Let $X$ be a Banach space and let $(\mathbf\Lambda_n)_{n=1}^\infty \subset \mathcal L(X)$ be a sequence of invertible bounded linear operators on $X$ that converges in operator norm to some invertible map $\mathbf\Lambda$. Then $\mathbf\Lambda_n^{-1}$ converges in operator norm to $\mathbf\Lambda^{-1}$.
So I started as follows. By factoring $\mathbf\Lambda_n^{-1}$ from the left and $\mathbf\Lambda^{-1}$ from the right and using the submultiplicativity of the operator norm, we see that $$ \Vert \mathbf\Lambda_n^{-1} - \mathbf\Lambda^{-1} \Vert = \Vert \mathbf\Lambda_n^{-1}(\mathbf\Lambda - \mathbf\Lambda_n)\mathbf\Lambda^{-1} \Vert \leq \Vert \mathbf\Lambda_n^{-1} \Vert \Vert \mathbf\Lambda - \mathbf\Lambda_n\Vert \Vert\mathbf\Lambda^{-1} \Vert. \quad\quad (1) $$ Now we know by assumption that $$ \Vert \mathbf\Lambda - \mathbf\Lambda_n\Vert \to 0 , \quad n \to \infty, $$ so it would be nice if we could prove that the other two norms in $(1)$ are bounded uniformly in $n$.
The Banach isomorphism theorem allows us to conclude that $\mathbf\Lambda^{-1}$ is bounded, i.e. $$\Vert\mathbf\Lambda^{-1} \Vert \leq c$$ but also that each $\mathbf\Lambda_n^{-1}$ is bounded, only this time the bound might depend on $n$, i.e. $$\Vert\mathbf\Lambda_n^{-1} \Vert \leq c_n. $$ This is somewhat unfortunate, since we would like to let $n\to\infty$ in $(1)$ to reach the desired conclusion. Is it possible to achieve a uniform bound for $\Vert\mathbf\Lambda_n^{-1} \Vert$?
At this point I would like to emphasize that the limit $\mathbf\Lambda$ is assumed to be invertible. I found posts such as [1] and [2], where certain examples for which this is not possible are given, but it seems that it was not assumed that the limit $\mathbf\Lambda$ is invertible in any of the presented examples.

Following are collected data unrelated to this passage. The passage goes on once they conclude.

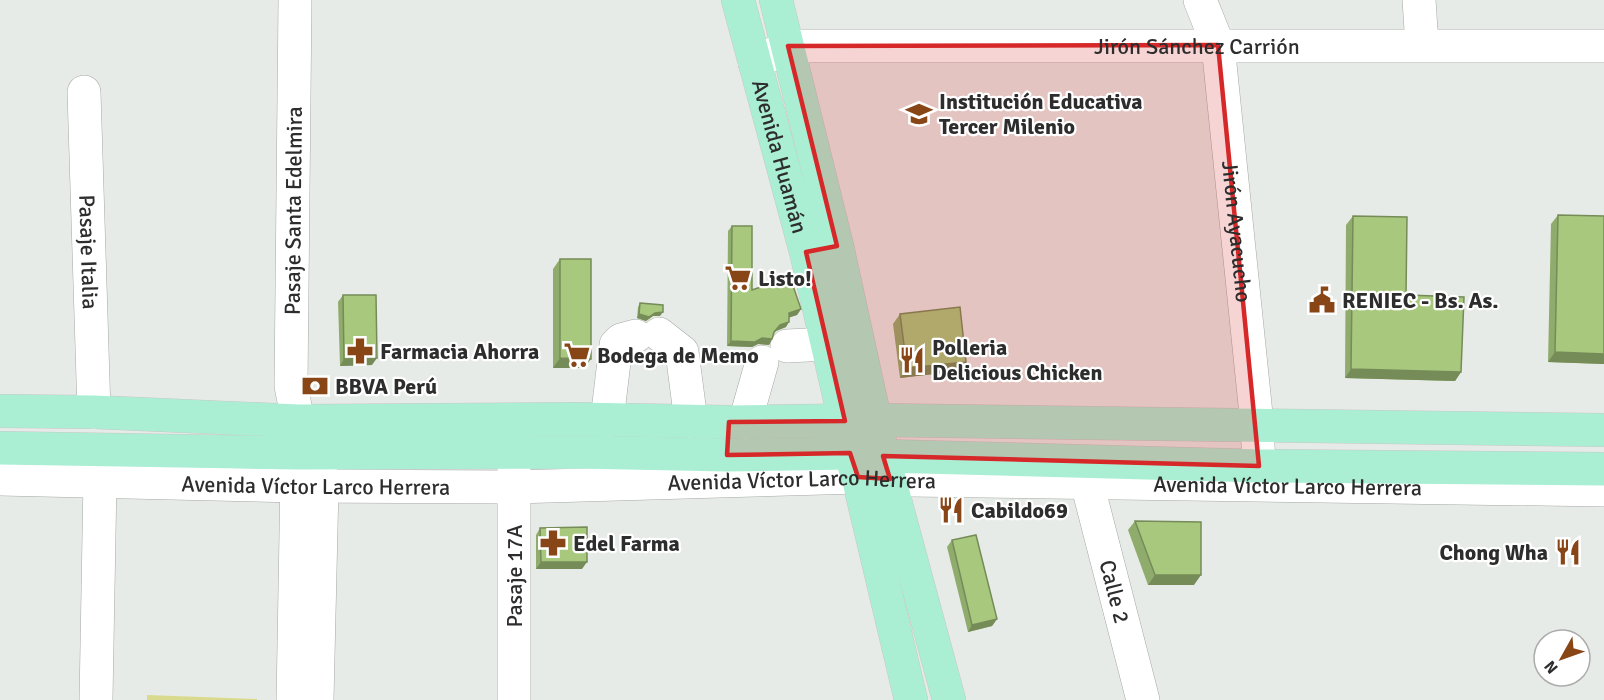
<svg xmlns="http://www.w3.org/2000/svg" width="1604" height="700" font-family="Signika,sans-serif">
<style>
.green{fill:#dada8f}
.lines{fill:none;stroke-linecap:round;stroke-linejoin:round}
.minor-casing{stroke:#a5a9a5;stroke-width:34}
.major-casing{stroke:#c8c8c8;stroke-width:34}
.minor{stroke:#fff;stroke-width:33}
.major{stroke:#aaefd4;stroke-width:33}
.wall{fill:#90ac6c}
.shaded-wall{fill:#768c58}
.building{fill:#a8c87e;stroke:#768c58;stroke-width:1.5}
.marked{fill:#d62828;fill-opacity:0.2;stroke:#d62828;stroke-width:4.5;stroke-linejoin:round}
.labels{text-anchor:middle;stroke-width:4.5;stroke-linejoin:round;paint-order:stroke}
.street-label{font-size:22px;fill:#2c2d2c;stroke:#fff}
.poi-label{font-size:22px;font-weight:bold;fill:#2c2d2c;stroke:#fff;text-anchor:start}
</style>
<rect width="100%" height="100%" fill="#e7ebe7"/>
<path class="green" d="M 147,695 L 257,699 L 257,700 L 147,700 Z"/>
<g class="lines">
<g class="minor-casing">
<g id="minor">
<path id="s1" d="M 1200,0 L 1218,45 L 1257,424 L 1259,466"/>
<path d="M 1419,0 L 1422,45"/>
<path id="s2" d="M 755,63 L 788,46 L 1604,46"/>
<path id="s3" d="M 84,92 L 94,412"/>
<path d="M 659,334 L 682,352 L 691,421"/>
<path d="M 787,346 L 828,344"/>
<path d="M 607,420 L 616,345 L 621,340 L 636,336"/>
<path d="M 745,422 L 762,362"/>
<path d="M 514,465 L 514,700"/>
<path id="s4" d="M 0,479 L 298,486 L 514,487 L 858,477 L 910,480 L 1604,490"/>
<path id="s5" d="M 1087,483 L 1143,700"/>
<path d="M 96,700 L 100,480"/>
<path id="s6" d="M 293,700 L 298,421 L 291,386 L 295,0"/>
<path d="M 317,700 L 322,486 L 320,465"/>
</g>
</g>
<g class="major-casing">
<g id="major">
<path id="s7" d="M 738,0 L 806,252 L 845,421 L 850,453 L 858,477 L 911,700"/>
<path d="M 776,0 L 837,246 L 883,456 L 949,700"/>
<path d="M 0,411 L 94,412 L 298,421 L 579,419 L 729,422 L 877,420 L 1604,430"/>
<path d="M 0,448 L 298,453 L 578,452 L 727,455 L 850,453 L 883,456 L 1259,466 L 1604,469"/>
</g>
</g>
<use href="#minor" class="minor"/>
<use href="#major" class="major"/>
</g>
<g class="wall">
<path d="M 1558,215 L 1604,216 L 1604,364 L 1548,362 L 1551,224 Z"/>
<path d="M 1353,216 L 1406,295 L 1461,372 L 1455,381 L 1345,378 L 1346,225 Z"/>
<path d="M 732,226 L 752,290 L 801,309 L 797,315 L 789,317 L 786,327 L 776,331 L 774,333 L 772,339 L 769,345 L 758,344 L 752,347 L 727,346 L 728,231 Z"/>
<path d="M 560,259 L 584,368 L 553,368 L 553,269 Z"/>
<path d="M 343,295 L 372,365 L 340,366 L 338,302 Z"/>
<path d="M 640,303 L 660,316 L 653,316 L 646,321 L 637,318 L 638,307 Z"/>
<path d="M 900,314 L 966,362 L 959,371 L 900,378 L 893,324 Z"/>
<path d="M 1135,521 L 1194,585 L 1148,585 L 1128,530 Z"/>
<path d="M 540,528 L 582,569 L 536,569 L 536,535 Z"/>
<path d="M 952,540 L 997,619 L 992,626 L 968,632 L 947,547 Z"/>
</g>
<g class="shaded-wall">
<path d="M 801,309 L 797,315 L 785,319 L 789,313 Z"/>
<path d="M 663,312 L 660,316 L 653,316 L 646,321 L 637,318 L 639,314 Z"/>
<path d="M 789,322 L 786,327 L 776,331 L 771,337 L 780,325 Z"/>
<path d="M 762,338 L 772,339 L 769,345 L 758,344 L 752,347 L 727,346 L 731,341 Z"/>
<path d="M 1555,352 L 1604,354 L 1604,364 L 1548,362 Z"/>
<path d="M 377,358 L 372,365 L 340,366 L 344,359 Z"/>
<path d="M 560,358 L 591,359 L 584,368 L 553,368 Z"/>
<path d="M 966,362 L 959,371 L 900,378 L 907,368 Z"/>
<path d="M 1351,369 L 1461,372 L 1455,381 L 1345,378 Z"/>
<path d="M 541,562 L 587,562 L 582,569 L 536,569 Z"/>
<path d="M 1155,575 L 1201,575 L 1194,585 L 1148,585 Z"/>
<path d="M 997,619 L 992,626 L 968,632 L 972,625 Z"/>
</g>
<g class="building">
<path d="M 1558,215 L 1604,216 L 1604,354 L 1555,352 Z"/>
<path d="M 1353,216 L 1407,217 L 1406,295 L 1464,297 L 1461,372 L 1351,369 Z"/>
<path d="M 732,226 L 752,226 L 752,290 L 790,277 L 801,309 L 789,313 L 789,322 L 780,325 L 774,332 L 772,339 L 762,338 L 755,342 L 731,341 Z"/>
<path d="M 560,259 L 591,259 L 591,359 L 560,358 Z"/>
<path d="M 343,295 L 376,295 L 377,358 L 344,359 Z"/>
<path d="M 640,303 L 663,305 L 663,312 L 655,313 L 649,317 L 639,314 Z"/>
<path d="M 960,307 L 966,362 L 907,368 L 900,314 Z"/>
<path d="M 1135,521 L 1201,522 L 1201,575 L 1155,575 Z"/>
<path d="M 587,527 L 587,562 L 541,562 L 540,528 Z"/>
<path d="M 976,535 L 997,619 L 972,625 L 952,540 Z"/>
</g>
<path class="marked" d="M 1218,45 L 1259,466 L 883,456 L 890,479 L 858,477 L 850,453 L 727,455 L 729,422 L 845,421 L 806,252 L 837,246 L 788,46 Z"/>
<defs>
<g id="school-bare" transform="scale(2.07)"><path d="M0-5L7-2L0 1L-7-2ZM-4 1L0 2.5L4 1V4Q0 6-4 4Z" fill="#884516" stroke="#fff" stroke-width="2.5" paint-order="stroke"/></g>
<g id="supermarket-bare" transform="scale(2.07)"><path d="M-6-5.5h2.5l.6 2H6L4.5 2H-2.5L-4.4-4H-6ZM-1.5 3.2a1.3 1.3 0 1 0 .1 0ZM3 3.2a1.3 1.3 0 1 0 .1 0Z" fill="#884516" stroke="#fff" stroke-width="2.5" paint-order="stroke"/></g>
<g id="civic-bare" transform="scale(2.07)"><path d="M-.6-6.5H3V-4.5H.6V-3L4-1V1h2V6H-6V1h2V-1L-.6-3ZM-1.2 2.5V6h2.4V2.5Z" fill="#884516" stroke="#fff" stroke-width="2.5" paint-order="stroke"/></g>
<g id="pharmacy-bare" transform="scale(2.07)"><path d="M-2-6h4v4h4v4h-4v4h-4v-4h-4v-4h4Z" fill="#884516" stroke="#fff" stroke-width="2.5" paint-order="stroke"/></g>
<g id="restaurant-bare" transform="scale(2.07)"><path d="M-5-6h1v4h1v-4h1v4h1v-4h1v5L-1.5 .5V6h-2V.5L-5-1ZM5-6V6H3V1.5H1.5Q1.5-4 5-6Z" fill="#884516" stroke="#fff" stroke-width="2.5" paint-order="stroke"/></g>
<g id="bank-bare" transform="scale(2.07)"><path d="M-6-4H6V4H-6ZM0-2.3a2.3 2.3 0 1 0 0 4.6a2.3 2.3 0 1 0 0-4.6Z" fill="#884516" stroke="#fff" stroke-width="2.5" paint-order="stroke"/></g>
</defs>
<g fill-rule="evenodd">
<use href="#school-bare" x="919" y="114"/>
<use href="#supermarket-bare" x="738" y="278"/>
<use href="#civic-bare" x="1322" y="300"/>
<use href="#pharmacy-bare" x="360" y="351"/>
<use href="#supermarket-bare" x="577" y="355"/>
<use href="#restaurant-bare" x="912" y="360"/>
<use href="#bank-bare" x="315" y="386"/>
<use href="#restaurant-bare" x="951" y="510"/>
<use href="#pharmacy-bare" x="553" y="543"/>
<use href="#restaurant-bare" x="1568" y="552"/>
</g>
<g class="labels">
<g class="street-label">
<text dy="8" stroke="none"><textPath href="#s2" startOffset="446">Jirón Sánchez Carrión</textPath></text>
<text dy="8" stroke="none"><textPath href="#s7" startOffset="162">Avenida Huamán</textPath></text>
<text dy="8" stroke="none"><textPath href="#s6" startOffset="490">Pasaje Santa Edelmira</textPath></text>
<text dy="8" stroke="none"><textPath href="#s1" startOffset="236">Jirón Ayacucho</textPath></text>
<text dy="8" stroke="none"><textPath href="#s3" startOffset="160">Pasaje Italia</textPath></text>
<text dy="8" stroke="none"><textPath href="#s4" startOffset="802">Avenida Víctor Larco Herrera</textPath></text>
<text dy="8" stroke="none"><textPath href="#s4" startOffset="316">Avenida Víctor Larco Herrera</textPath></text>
<text dy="8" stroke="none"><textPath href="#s4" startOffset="1288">Avenida Víctor Larco Herrera</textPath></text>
<text transform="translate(514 576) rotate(-90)" y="8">Pasaje 17A</text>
<text dy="8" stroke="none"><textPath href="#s5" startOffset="112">Calle 2</textPath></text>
</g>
<g class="poi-label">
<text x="939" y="109">Institución Educativa<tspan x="939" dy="25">Tercer Milenio</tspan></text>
<text x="758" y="286">Listo!</text>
<text x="1342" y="308">RENIEC - Bs. As.</text>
<text x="932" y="355">Polleria<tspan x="932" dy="25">Delicious Chicken</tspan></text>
<text x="380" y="359">Farmacia Ahorra</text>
<text x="597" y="363">Bodega de Memo</text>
<text x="335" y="394">BBVA Perú</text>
<text x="971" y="518">Cabildo69</text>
<text x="573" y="551">Edel Farma</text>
<text x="1548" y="560" text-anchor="end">Chong Wha</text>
</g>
</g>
<g transform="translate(1562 658) rotate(230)"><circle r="28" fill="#ffffff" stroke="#ababab" stroke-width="1.5"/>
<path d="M0-4.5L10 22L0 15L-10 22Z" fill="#884516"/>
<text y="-9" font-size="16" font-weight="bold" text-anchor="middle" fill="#2c2d2c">N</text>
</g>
</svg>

Here is a direct argument. Since $T$ is invertible, it is bounded below: there exists $c>0$ such that $\|Tx\|\geq c\|x\|$ for all $x$. You can take, for instance, $c=\|T^{-1}\|^{-1}$.
Because $T_n\to T$, there exists $n_0$ such that, for all $n\geq n_0$, $\|T_n-T\|\leq c/2$. Then $$ \|T_nx\|=\|Tx-(T-T_n)x\|\geq \|Tx\|-\|(T-T_n)x\|\geq c\|x\|-\tfrac c2\|x\|=\tfrac c2\,\|x\| $$ for all $n\geq n_0$ and all $x$. In particular, for fixed $n$ and $x$ replace $x$ with $T_n^{-1}x$ above to get $$ \|T_n^{-1}x\|\leq\tfrac2c\,\|x\|. $$ Thus $$\|T_n^{-1}\|\leq\tfrac2c$$ for all $n\geq n_0$.